Al di sotto del tetto dinamico, i rally potrebbero svanire con l’avvicinarsi della media, mantenendo intatta la sequenza dei massimi decrescenti. Una chiusura giornaliera superiore a 84,23$ allenterebbe la pressione e fornirebbe spazio per una ripresa correttiva, con una conferma rafforzata nel caso in cui l’RSI toccasse nuovamente quota 50. Fino a quando ciò non accadrà, il rischio resterà orientato verso un’ulteriore debolezza e i rally verrebbero venduti.
(L’analisi tecnica di questa storia è stata scritta utilizzando uno strumento AI.)
Domande frequenti sull’argento
L’argento è un metallo prezioso molto scambiato tra gli investitori. In passato veniva utilizzato come riserva di valore e mezzo di scambio. Sebbene sia meno popolare dell’oro, i trader possono rivolgersi all’argento per diversificare il proprio portafoglio di investimenti, per il suo valore intrinseco o come potenziale copertura durante i periodi di elevata inflazione. Gli investitori possono acquistare argento fisico in monete o lingotti o scambiarlo attraverso veicoli come i fondi negoziati in borsa che ne seguono il prezzo sui mercati internazionali.
Il prezzo dell’argento può variare in base a diversi fattori. L’instabilità geopolitica o il timore di una profonda recessione possono far aumentare i prezzi dell’argento a causa del suo status di bene rifugio, anche se in misura minore rispetto all’oro. Essendo un asset non redditizio, l’argento tende ad apprezzarsi quando i tassi di interesse sono più bassi. I suoi movimenti dipendono anche dal comportamento del dollaro statunitense (USD) quando l’asset è valutato in dollari (XAG/USD). Un dollaro forte tende a tenere sotto controllo i prezzi dell’argento, mentre un dollaro più debole probabilmente spingerà i prezzi più in alto. Anche altri fattori come la domanda di investimenti, l’offerta mineraria (l’argento è molto più comune dell’oro) e i tassi di riciclaggio possono influenzare i prezzi.
L’argento è ampiamente utilizzato nell’industria, in particolare in settori quali l’elettronica o l’energia solare, perché ha una delle conduttività elettriche più elevate di qualsiasi altro metallo, più del rame e dell’oro. Un aumento della domanda può far aumentare i prezzi, mentre una diminuzione tende ad abbassarli. Anche le dinamiche nelle economie di Stati Uniti, Cina e India possono contribuire alle fluttuazioni dei prezzi: negli Stati Uniti e soprattutto in Cina, i loro grandi settori industriali utilizzano l’argento in vari processi; In India, anche la domanda dei consumatori per il metallo prezioso per la gioielleria gioca un ruolo cruciale nella determinazione dei prezzi.

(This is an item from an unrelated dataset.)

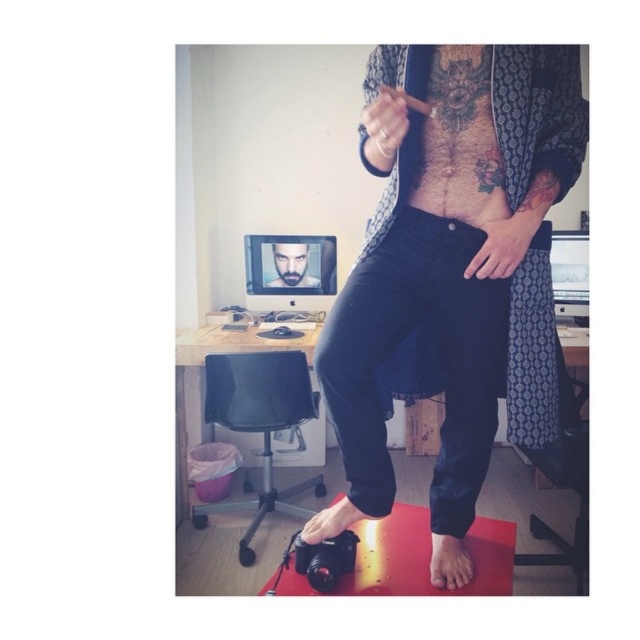
You are a photographer adjusting your camera settings. You notice the dark skin tattooed torso at center and the smooth skin face at center in your frame. Which subject is more in focus if your camera is focused on the closer object?

The dark skin tattooed torso at center is closer to the viewer than the smooth skin face at center, so if the camera is focused on the closer object, the dark skin tattooed torso at center will be more in focus.

What are the coordinates of the dark skin tattooed torso at center?

The dark skin tattooed torso at center is located at point (460, 140).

Il prezzo dell’argento tende a seguire i movimenti dell’oro. Quando i prezzi dell’oro salgono, l’argento tende a seguire l’esempio poiché il loro status di bene rifugio è simile. Il rapporto oro/argento, che indica il numero di once d’argento necessarie per eguagliare il valore di un’oncia d’oro, può aiutare a determinare la valutazione relativa di entrambi i metalli. Alcuni investitori potrebbero considerare un rapporto elevato come un indicatore del fatto che l’argento è sottovalutato o che l’oro è sopravvalutato. Al contrario, un rapporto basso potrebbe indicare che l’oro è sottovalutato rispetto all’argento.